Religion, Atheism and the Big Bang.


What is interesting in the exchanges between the Atheists and the theists is the ridicule that is often thrown in the direction of the theist for believing in something that cannot be seen or measured. The argument goes that the idea of believing in God is akin to believing in pink unicorns.

As the atheist skilfully argues that as the existence of neither can be ‘disproved’, therefore both beliefs are equally valid or invalid depending upon how you look at it.. The idea being that by connecting an obviously irrational belief, it exposes the theist’s belief in God to be equally irrational. However by doing this, the Atheist misses the point in a very big way and to explain what I mean by that, I will have to venture into the cosmological realm of Big Bang theory.

Around 14 Billion years ago or thereabouts, our Universe as we know it exploded into life. With advances in technology scientists have come up with a theory of how that occurred. We know that theory as the Big Bang, scientists refer to it as the 'Standard Model of Cosmology'.

In the Standard Model everything came into existence in an instant, in an enormous explosion. This explosion created all of the matter that we know of and expanded outwards to form what we now recognise as our Universe. Then gravity began to act upon the newly created matter and stars and galaxies formed as the universe began to cool.

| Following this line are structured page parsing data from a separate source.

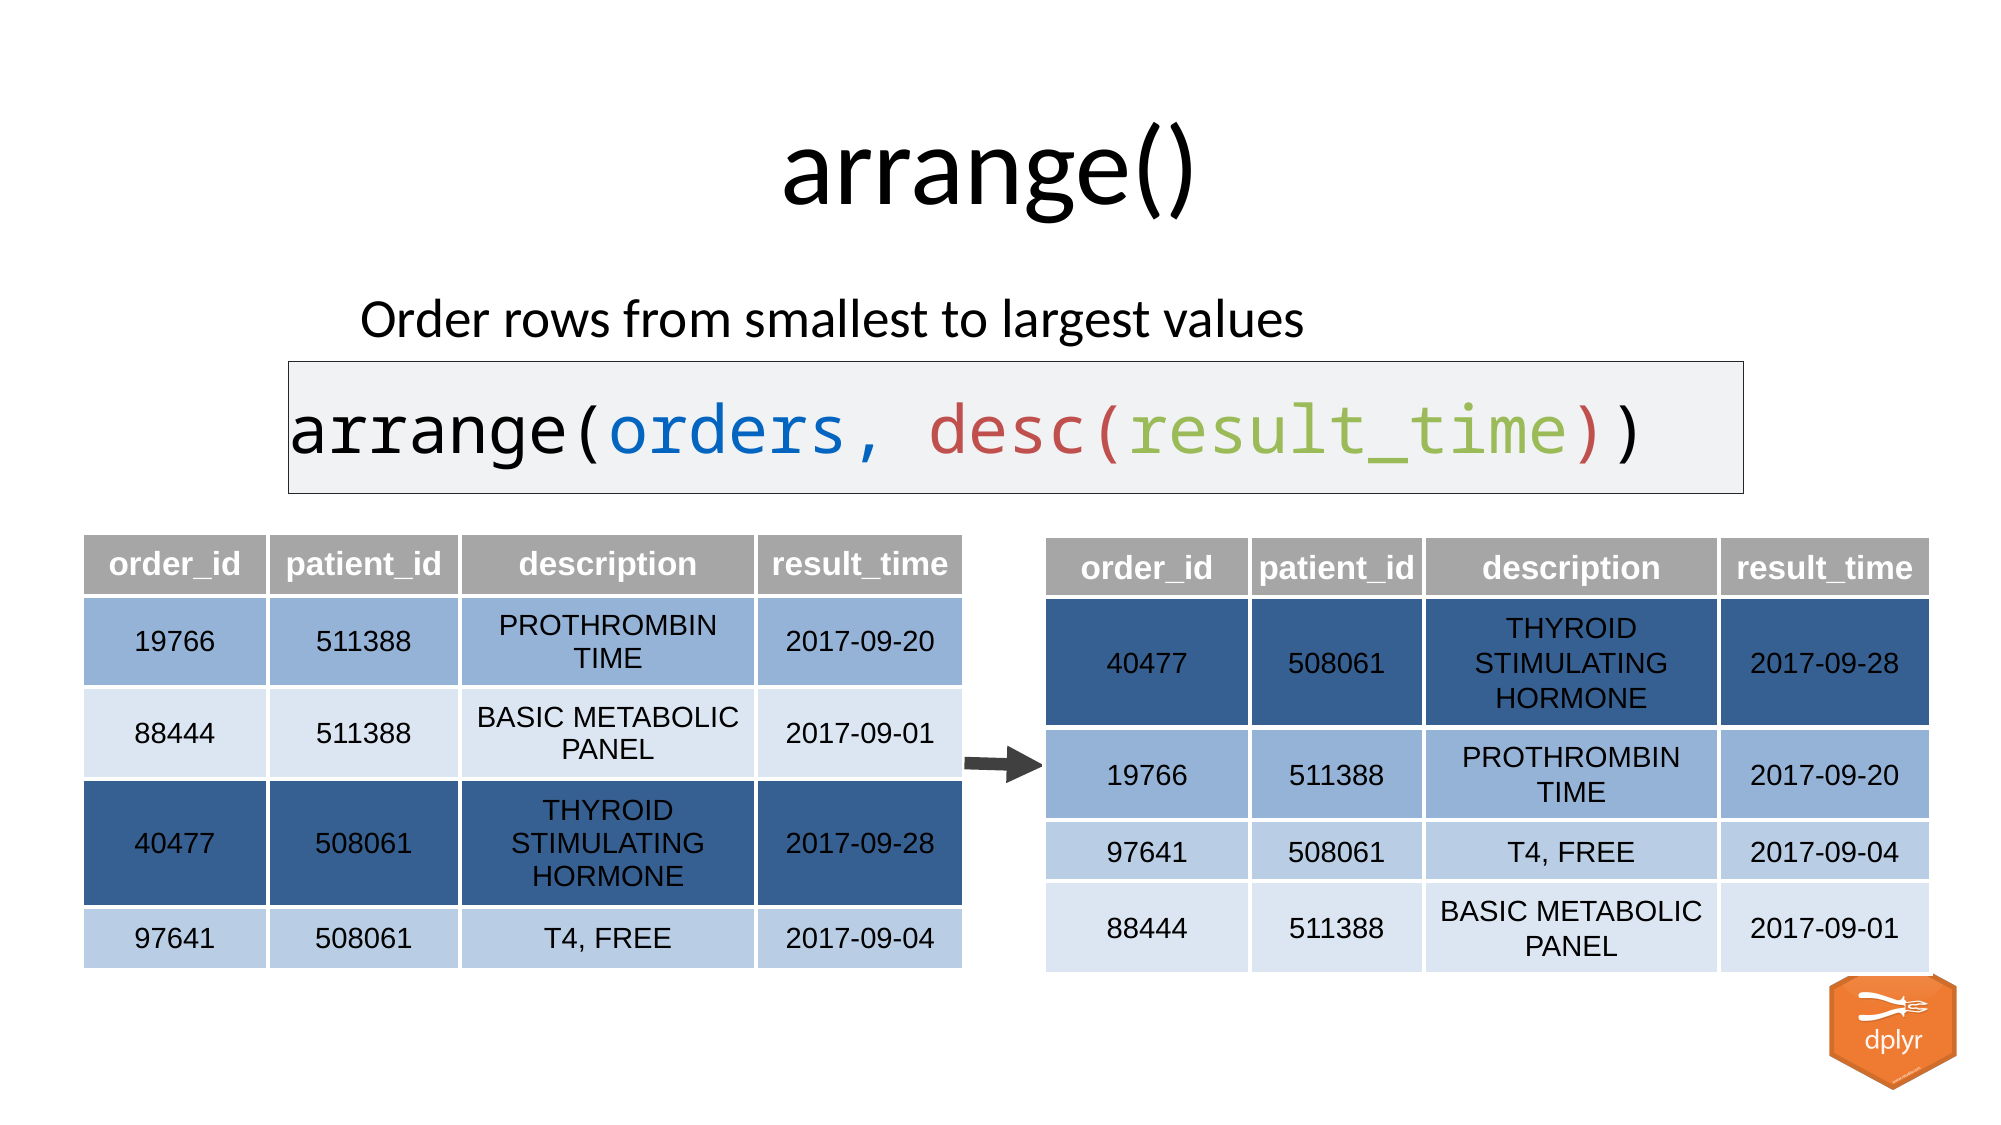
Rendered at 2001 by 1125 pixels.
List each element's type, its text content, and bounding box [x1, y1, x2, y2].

table_cell 97641 [1046, 822, 1248, 879]
table_header result_time [1721, 538, 1929, 595]
text_box arrange(orders, desc(result_time)) [273, 379, 1664, 475]
table_cell 508061 [270, 909, 458, 968]
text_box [964, 762, 1045, 766]
table_cell 19766 [84, 598, 266, 685]
text_box [288, 361, 1744, 494]
table_cell PROTHROMBIN TIME [1426, 730, 1717, 818]
table_cell 40477 [1046, 599, 1248, 725]
table_cell 511388 [270, 598, 458, 685]
table_header result_time [758, 535, 962, 594]
table_cell 511388 [270, 689, 458, 777]
table_cell 511388 [1252, 883, 1422, 972]
table_header patient_id [270, 535, 458, 594]
text_box Order rows from smallest to largest values [359, 280, 1370, 361]
table_cell THYROID STIMULATING HORMONE [1426, 599, 1717, 725]
table_cell 2017-09-20 [758, 598, 962, 685]
table_cell T4, FREE [1426, 822, 1717, 879]
table_header order_id [84, 535, 266, 594]
table_cell 2017-09-01 [1721, 883, 1929, 972]
text_box [1829, 952, 1957, 1090]
table_cell 2017-09-28 [758, 781, 962, 905]
table_cell 2017-09-01 [758, 689, 962, 777]
table_header patient_id [1252, 538, 1422, 595]
table_cell 508061 [1252, 599, 1422, 725]
table_cell 511388 [1252, 730, 1422, 818]
table_cell 508061 [1252, 822, 1422, 879]
table_cell 2017-09-04 [758, 909, 962, 968]
table_cell PROTHROMBIN TIME [462, 598, 754, 685]
table_cell 508061 [270, 781, 458, 905]
table_cell T4, FREE [462, 909, 754, 968]
table_cell 88444 [1046, 883, 1248, 972]
table_cell BASIC METABOLIC PANEL [462, 689, 754, 777]
table_cell 40477 [84, 781, 266, 905]
table_cell THYROID STIMULATING HORMONE [462, 781, 754, 905]
title arrange() [779, 90, 1215, 219]
table_cell 19766 [1046, 730, 1248, 818]
table_cell 88444 [84, 689, 266, 777]
table_cell BASIC METABOLIC PANEL [1426, 883, 1717, 972]
table_cell 2017-09-20 [1721, 730, 1929, 818]
table_header description [1426, 538, 1717, 595]
table_cell 2017-09-28 [1721, 599, 1929, 725]
table_header description [462, 535, 754, 594]
table_cell 97641 [84, 909, 266, 968]
table_cell 2017-09-04 [1721, 822, 1929, 879]
table_header order_id [1046, 538, 1248, 595]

The problem with this model of 'creation' is that in an explosion you get a chaotic spread of energy leading to varying temperatures, whereas in our universe, you have a uniform spread of temperature with virtually no variation at all.

When problems like these occur with scientific hypothesis they need revision in order for the mathematics to hold true. Thus we get 'Inflation'.

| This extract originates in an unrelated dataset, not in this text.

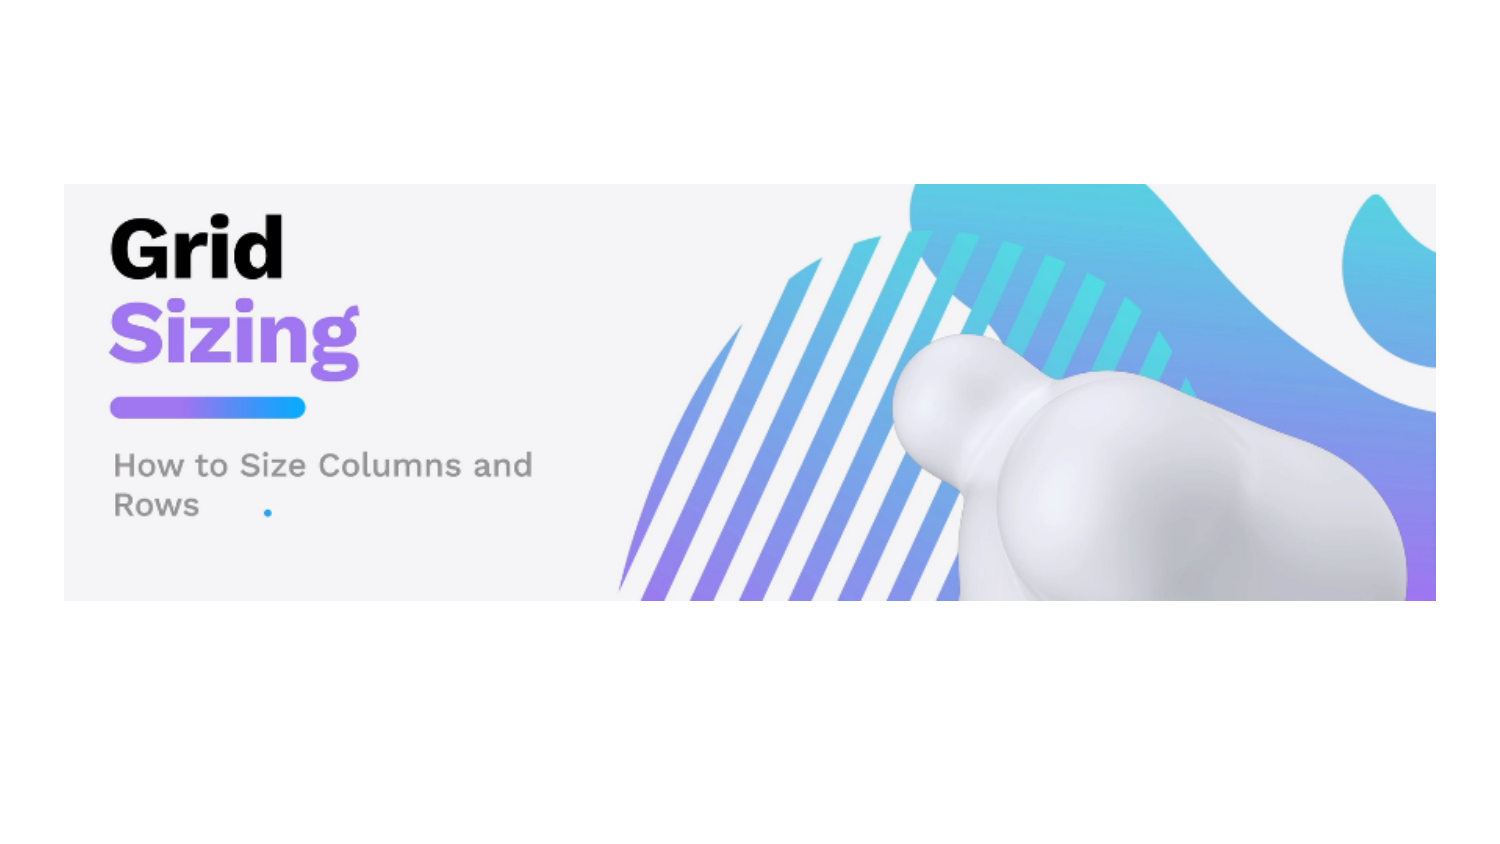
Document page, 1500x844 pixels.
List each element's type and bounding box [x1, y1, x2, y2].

picture [64, 184, 1436, 601]
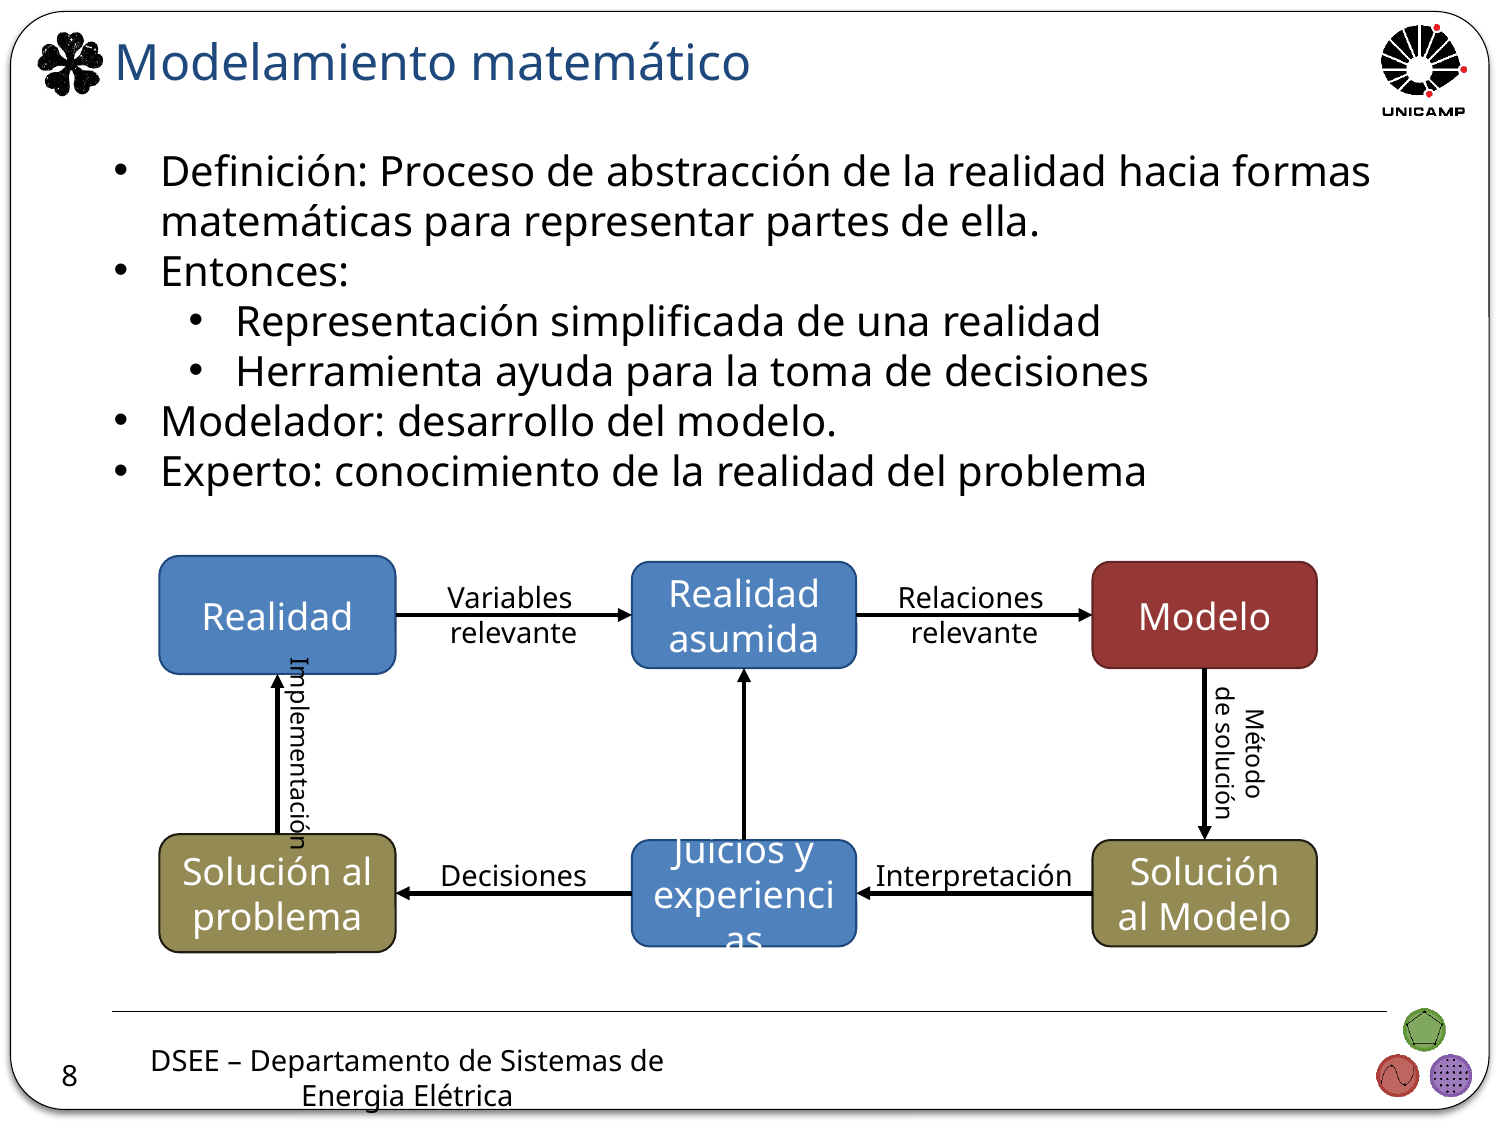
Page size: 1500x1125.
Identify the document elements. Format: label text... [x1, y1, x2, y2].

Inflation states that rather than a sudden explosion, we have an initial small explosion which then settled into a uniform spread of energy, followed by a sudden instant expansion of matter.

This rather crude revision does remove the non-uniformity problem and fits in with the mathematical models of how the universe really is.

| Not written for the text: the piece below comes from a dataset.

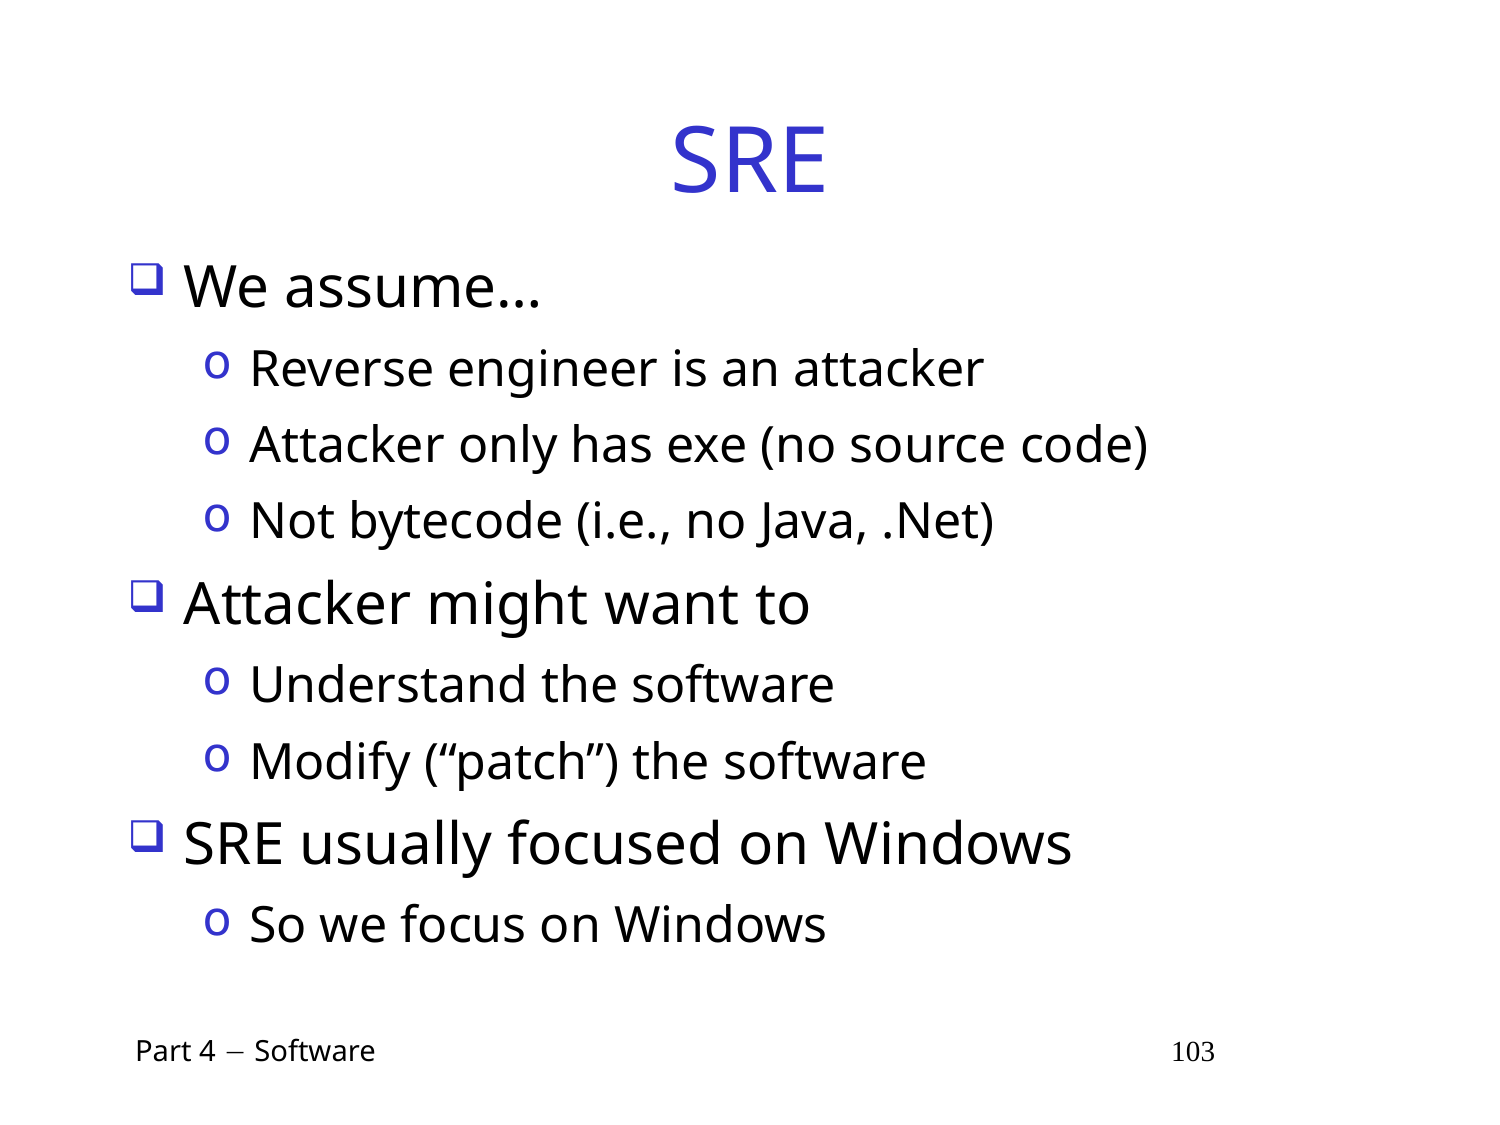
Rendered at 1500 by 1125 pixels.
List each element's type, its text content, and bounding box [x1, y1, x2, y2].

title SRE [112, 62, 1388, 249]
list We assume… Reverse engineer is an attacker Attacker only has exe (no source code) Not bytecode (i.e., no Java, .Net) Attacker might want to Understand the software Modify (“patch”) the software SRE usually focused on Windows So we focus on Windows [112, 249, 1401, 976]
footer Part 4  Software 103 [112, 1024, 1401, 1101]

Another problem for the standard model came when it was discovered that the stars in distant Galaxies were seemingly not following Newton’s law of gravity. This law devised by Newton stated that, the further away an object was from the centre of its source of rotation i.e. the further away it was from the object that held it in orbit, the slower its velocity.

The planets in our Solar system orbiting the Sun display this property, as their distance from the sun increases, so their velocity decreases.

However it seemed these distant Stars were moving equally fast regardless of their distance from their centre of Gravity. This meant that in order for the theory of the Big Bang to hold in an expanding universe, there must be some greater source of gravity stopping these stars just flying apart. Yet no matter how much they searched, the astrophysicists could not find the mass required to create such a gravitational force.

Enter Dark matter; with the creation of this exotic substance the equations could once again balance out and the theory remain in place. This new hypothesis stated that there is a substance out there which exists at a ratio of 5:1 with normal matter i.e. there is five times more of it than the matter we can observe and measure.

Due to its exotic nature, not only can it not be seen, it also passes through ordinary matter in such a way that so far nobody has yet been able to capture any of it, due to the fact that it passes through ordinary matter.

Now scientists postulate that the reason we cannot find this exotic substance may be because machines we build to observe matter, may not be capable of observing a type of matter that may be completely alien to the stuff we know of.

At this point I think we can now see that a theist could argue that the invisible pink unicorns are in fact the invisible unmeasurable force holding the universe together. Or an even smarter one might argue that God is in fact made of Dark Matter.

My point here I think is obvious, but it draws a parallel between science and religion that may mean they are not as far apart as the atheist would have us believe. In ancient times God was used to fill in the gaps of our knowledge as an explanation of why things happened the way they did. To give reason to the seemingly random acts of nature. God was for some, just the name of the hypothesis for the then standard model of cosmology.

Science and atheists alike are prepared to put their faith in a hypothesis of an invisible force that cannot be seen or measured, but whose influence holds together our Universe, Again to a theist this may not sound too unfamiliar.

The dialectic approach to truth states that with two opposing views the truth is often found in the middle, maybe it’s time the atheist and theist sat down and realise that maybe they have more in common than they thought.